§ Assigned task
Pull out the full Terraform error thread below, word for word and with nothing left out.

━━━━━ Excerpted text ━━━━━

Error: Unsupported argument
on .terraform/modules/network/aws-network/vpc.tf line 9, in module "subnet_addrs":
9: networks = [
An argument named "networks" is not expected here.
Error: Unsupported argument
on .terraform/modules/network/aws-network/vpc.tf line 8, in module "subnet_addrs":
8: base_cidr_block = var.base_cidr_block
An argument named "base_cidr_block" is not expected here.
Error: Unsupported argument
on .terraform/modules/network/aws-network/vpc.tf line 9, in module "subnet_addrs":
9: networks = [
An argument named "networks" is not expected here.
When using https://registry.terraform.io/modules/hashicorp/subnets/cidr/latest
In terraform init it looks fine:
Downloading registry.terraform.io/hashicorp/subnets/cidr 1.0.0 for network.subnet_addrs...
- network.subnet_addrs in .terraform/modules/network.subnet_addrs
But .terraform/modules/network.subnet_addrs is empty...
Solved with: 😅
terraform {
required_version = "> 1.0, < 1.2.7"
}
Totally tongue in cheek but yea, I really had to do this - everything I ran was breaking.
╷
│ Error: Failed to read module directory
│
│ Module directory .terraform/modules/atlantis.alb_http_sg/modules/http-80 does not exist or cannot be read.
╵
That said, what was really interesting was that I downgrade, ran once and upgraded again and everything worked. This tells me it is exclusive to the downloader portion of the code.
I haven't done any debugging but I don't see how this could be related to https://github.com/hashicorp/terraform/pull/31573 as that PR touched provider address validation, not module source. I will let someone from the Core team to chime in.
Problem with v1.2.7 and I reverted back to v1.2.6 which works fine. terraform init seems to work but terraform plan has a bunch of "Unsupported argument" errors.
I am using the terraform-aws-modules/s3-bucket/aws module.
│ Error: Unsupported argument
│
│ on ../main.tf line 9, in module "s3_bucket":
│ 9: bucket = var.name
│
│ An argument named "bucket" is not expected here.

━━━━━ Dataset section ━━━━━

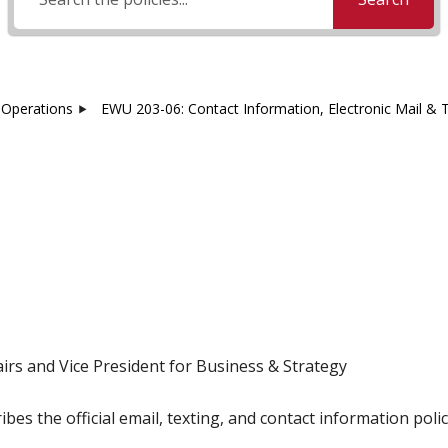
Operations
EWU 203-06: Contact Information, Electronic Mail & 
irs and Vice President for Business & Strategy
ibes the official email, texting, and contact information pol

━━━━━

§ Answer below
Error: Unsupported argument
on .terraform/modules/network/aws-network/vpc.tf line 9, in module "subnet_addrs":
9: networks = [
An argument named "networks" is not expected here.
Error: Unsupported argument
on .terraform/modules/network/aws-network/vpc.tf line 8, in module "subnet_addrs":
8: base_cidr_block = var.base_cidr_block
An argument named "base_cidr_block" is not expected here.
Error: Unsupported argument
on .terraform/modules/network/aws-network/vpc.tf line 9, in module "subnet_addrs":
9: networks = [
An argument named "networks" is not expected here.
When using https://registry.terraform.io/modules/hashicorp/subnets/cidr/latest
In terraform init it looks fine:
Downloading registry.terraform.io/hashicorp/subnets/cidr 1.0.0 for network.subnet_addrs...
- network.subnet_addrs in .terraform/modules/network.subnet_addrs
But .terraform/modules/network.subnet_addrs is empty...
Solved with: 😅
terraform {
required_version = "> 1.0, < 1.2.7"
}
Totally tongue in cheek but yea, I really had to do this - everything I ran was breaking.
╷
│ Error: Failed to read module directory
│
│ Module directory .terraform/modules/atlantis.alb_http_sg/modules/http-80 does not exist or cannot be read.
╵
That said, what was really interesting was that I downgrade, ran once and upgraded again and everything worked. This tells me it is exclusive to the downloader portion of the code.
I haven't done any debugging but I don't see how this could be related to https://github.com/hashicorp/terraform/pull/31573 as that PR touched provider address validation, not module source. I will let someone from the Core team to chime in.
Problem with v1.2.7 and I reverted back to v1.2.6 which works fine. terraform init seems to work but terraform plan has a bunch of "Unsupported argument" errors.
I am using the terraform-aws-modules/s3-bucket/aws module.
│ Error: Unsupported argument
│
│ on ../main.tf line 9, in module "s3_bucket":
│ 9: bucket = var.name
│
│ An argument named "bucket" is not expected here.